Все передовые и образованные люди Абхазии были уничтожены. Абхазов, которые могли бы занять места в правительственном аппарате страны, не было. По распоряжению центральных органов Грузии, сельскохозяйственный институт субтропических культур в Сухуме был переведен в Тифлис (Тбилиси). Абхазское научное общество было реорганизовано в абхазский филиал Грузинского общества научных работников (с подчинением Тифлису). Единственная газета на абхазском языке «Апсны капш» была переведена с абхазского латинизированного шрифта на «грузинизированный». Были изъяты все учебники, написанные старым шрифтом и заменены новыми. Государственным языком в Абхазии был русский язык (лишь немногие абхазцы владели грузинским языком). Систематически, велась подготовка замены государственного русского языка в Абхазии грузинским языком. Не менее энергично велось наступление и в хозяйственной жизни страны: во всех государственных, курортных организациях и в кооперации все руководящие «хлебнотеплые» должности были заняты пришлым элементом, главным образом мингрельцами. Даже такие посты, как председатель ЦИК АССР Абхазии, секретарь абхазского обкома компартии и начальник НКВД АССР Абхазии — были заняты не абхазцами, а мингрельцами. Лишь председатель Верховного Совета Абхазии был абхазец — А. Чочуа.

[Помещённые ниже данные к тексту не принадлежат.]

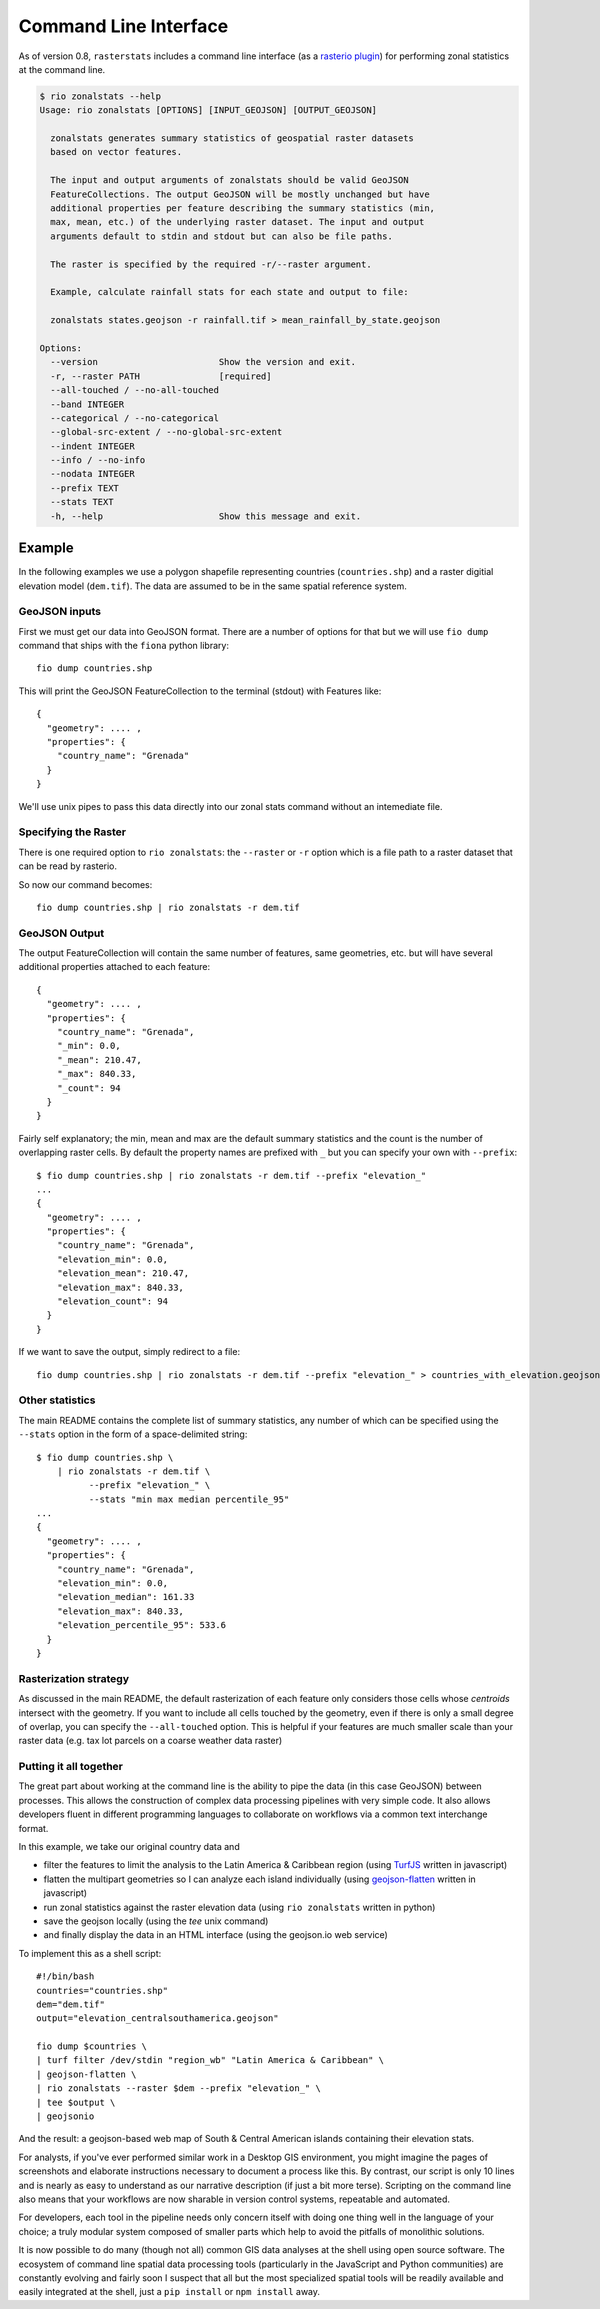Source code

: Command Line Interface
======================

As of version 0.8, ``rasterstats`` includes a command line interface (as a `rasterio plugin <https://github.com/mapbox/rasterio/blob/master/docs/cli.rst#rio-plugins>`_)
for performing zonal statistics at the command line.

.. code-block:: console

    $ rio zonalstats --help
    Usage: rio zonalstats [OPTIONS] [INPUT_GEOJSON] [OUTPUT_GEOJSON]

      zonalstats generates summary statistics of geospatial raster datasets
      based on vector features.

      The input and output arguments of zonalstats should be valid GeoJSON
      FeatureCollections. The output GeoJSON will be mostly unchanged but have
      additional properties per feature describing the summary statistics (min,
      max, mean, etc.) of the underlying raster dataset. The input and output
      arguments default to stdin and stdout but can also be file paths.

      The raster is specified by the required -r/--raster argument.

      Example, calculate rainfall stats for each state and output to file:

      zonalstats states.geojson -r rainfall.tif > mean_rainfall_by_state.geojson

    Options:
      --version                       Show the version and exit.
      -r, --raster PATH               [required]
      --all-touched / --no-all-touched
      --band INTEGER
      --categorical / --no-categorical
      --global-src-extent / --no-global-src-extent
      --indent INTEGER
      --info / --no-info
      --nodata INTEGER
      --prefix TEXT
      --stats TEXT
      -h, --help                      Show this message and exit.


Example
-----------

In the following examples we use a polygon shapefile representing countries (``countries.shp``) and a raster digitial elevation model (``dem.tif``). The data are assumed to be in the same spatial reference system.

GeoJSON inputs
^^^^^^^^^^^^^^
First we must get our data into GeoJSON format. There are a number of options for that but we will use ``fio dump`` command that ships with the ``fiona`` python library::

    fio dump countries.shp

This will print the GeoJSON FeatureCollection to the terminal (stdout) with Features like::

    {
      "geometry": .... ,
      "properties": {
        "country_name": "Grenada"
      }
    }

We'll use unix pipes to pass this data directly into our zonal stats command without an intemediate file.

Specifying the Raster
^^^^^^^^^^^^^^^^^^^^^

There is one required option to ``rio zonalstats``: the ``--raster`` or ``-r`` option which is a file path to a raster dataset that can be read by rasterio.

So now our command becomes::

    fio dump countries.shp | rio zonalstats -r dem.tif

GeoJSON Output
^^^^^^^^^^^^^^

The output FeatureCollection will contain the same number of features, same geometries, etc. but will have several additional properties attached to each feature::


    {
      "geometry": .... ,
      "properties": {
        "country_name": "Grenada",
        "_min": 0.0,
        "_mean": 210.47,
        "_max": 840.33,
        "_count": 94
      }
    }

Fairly self explanatory; the min, mean and max are the default summary statistics and the count is the number of overlapping raster cells. By default the property names are prefixed with ``_`` but you can specify your own with ``--prefix``::

    $ fio dump countries.shp | rio zonalstats -r dem.tif --prefix "elevation_"
    ...
    {
      "geometry": .... ,
      "properties": {
        "country_name": "Grenada",
        "elevation_min": 0.0,
        "elevation_mean": 210.47,
        "elevation_max": 840.33,
        "elevation_count": 94
      }
    }

If we want to save the output, simply redirect to a file::

    fio dump countries.shp | rio zonalstats -r dem.tif --prefix "elevation_" > countries_with_elevation.geojson

Other statistics
^^^^^^^^^^^^^^^^

The main README contains the complete list of summary statistics, any number of which can be specified using the ``--stats`` option in the form of a space-delimited string::

    $ fio dump countries.shp \
        | rio zonalstats -r dem.tif \
              --prefix "elevation_" \
              --stats "min max median percentile_95"
    ...
    {
      "geometry": .... ,
      "properties": {
        "country_name": "Grenada",
        "elevation_min": 0.0,
        "elevation_median": 161.33
        "elevation_max": 840.33,
        "elevation_percentile_95": 533.6
      }
    }

Rasterization strategy
^^^^^^^^^^^^^^^^^^^^^^

As discussed in the main README, the default rasterization of each feature only considers those cells whose *centroids* intersect with the geometry. If you want to include all cells touched by the geometry, even if there is only a small degree of overlap, you can specify the ``--all-touched`` option. This is helpful if your features are much smaller scale than your raster data (e.g. tax lot parcels on a coarse weather data raster)

Putting it all together
^^^^^^^^^^^^^^^^^^^^^^^

The great part about working at the command line is the ability to pipe the data (in this case GeoJSON) between processes. This allows the construction of complex data processing pipelines with very simple code. It also allows developers fluent in different programming languages to collaborate on workflows via a common text interchange format.

In this example, we take our original country data and

* filter the features to limit the analysis to the Latin America & Caribbean region (using `TurfJS <http://turfjs.org>`_ written in javascript)
* flatten the multipart geometries so I can analyze each island individually (using `geojson-flatten <https://github.com/mapbox/geojson-flatten>`_ written in javascript)
* run zonal statistics against the raster elevation data (using ``rio zonalstats`` written in python)
* save the geojson locally (using the `tee` unix command)
* and finally display the data in an HTML interface (using the geojson.io web service)

To implement this as a shell script::

    #!/bin/bash
    countries="countries.shp"
    dem="dem.tif"
    output="elevation_centralsouthamerica.geojson"

    fio dump $countries \
    | turf filter /dev/stdin "region_wb" "Latin America & Caribbean" \
    | geojson-flatten \
    | rio zonalstats --raster $dem --prefix "elevation_" \
    | tee $output \
    | geojsonio

And the result: a geojson-based web map of South & Central American islands containing their elevation stats.

.. image:: bahamas.png

For analysts, if you've ever performed similar work in a Desktop GIS environment, you might imagine the pages of screenshots and elaborate instructions necessary to document a process like this. By contrast, our script is only 10 lines and is nearly as easy to understand as our narrative description (if just a bit more terse). Scripting on the command line also means that your workflows are now sharable in version control systems, repeatable and automated.

For developers, each tool in the pipeline needs only concern itself with doing one thing well in the language of your choice; a truly modular system composed of smaller parts which help to avoid the pitfalls of monolithic solutions.

It is now possible to do many (though not all) common GIS data analyses at the shell using open source software.
The ecosystem of command line spatial data processing tools (particularly in the JavaScript and Python communities) are constantly evolving and fairly soon I suspect that all but the most specialized spatial tools will be readily available and easily integrated at the shell, just a ``pip install`` or ``npm install`` away.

Абхазия, «подстриженная» на новый фасон, даже не соответствовала советскому лозунгу: «государство национальное по форме и социалистическое по содержанию», ибо по форме Абхазия была абхазской, а по содержанию — инородной.

По распоряжению центральных властей (в Тифлисе), в Гагрском районе, самом лучшем по климатическим условиям районе Абхазии, были сосредоточены санатории и дома отдыха для всей советской элиты, начиная от самого «земного бога». Именно сюда началось переселение мингрельцев, конечно, тщательно проверенных самим Л. Берией, во избежание каких-либо «неувязок» при охране высоких пролетарских курортников. В определенных местах были заложены поселки, в которых начата была постройка деревянных домов в 2— 3 комнаты для будущих переселенцев. Поселки были заселены по заранее составленному списку, колхозы были прибраны к рукам через вновь назначенных председателей колхозов, среди которых (за весьма редким исключением) не найти абхазца. Надо признать, что мингрельцы более предприимчивые, более ловкие и легко приспосабливающиеся. Кроме того, они имели поддержку со стороны членов абхазского правительства, с которыми их связывали кровные и родственные узы... В сравнительно короткий срок вся хозяйственная жизнь страны оказа-

[ 460 ]

лась в руках новопришельцев, абхазцы же были отодвинуты на задний план, на задворки...

Более 30 лет прошло с того дня, когда были брошены призывные, волнующие лозунги: «Земля крестьянам!», «Самоопределение народам!»

И вот 30 лет продолжаются издевательства над оставшимися без земли крестьянами и над правами народов на самоопределение...»

[ Примечания ]

* Здесь и далее документы и материалы представлены без изменения.

Осн.: «Вестник Института по изучению истории и культуры СССР», Мюнхен, 1951, № 1. Автор данной статьи жил и работал в эти годы в Абхазии.

Здесь документ приводится по кн.: Абхазия: документы свидетельствуют. 1937-1953. Сухум, "Алашара", 1992.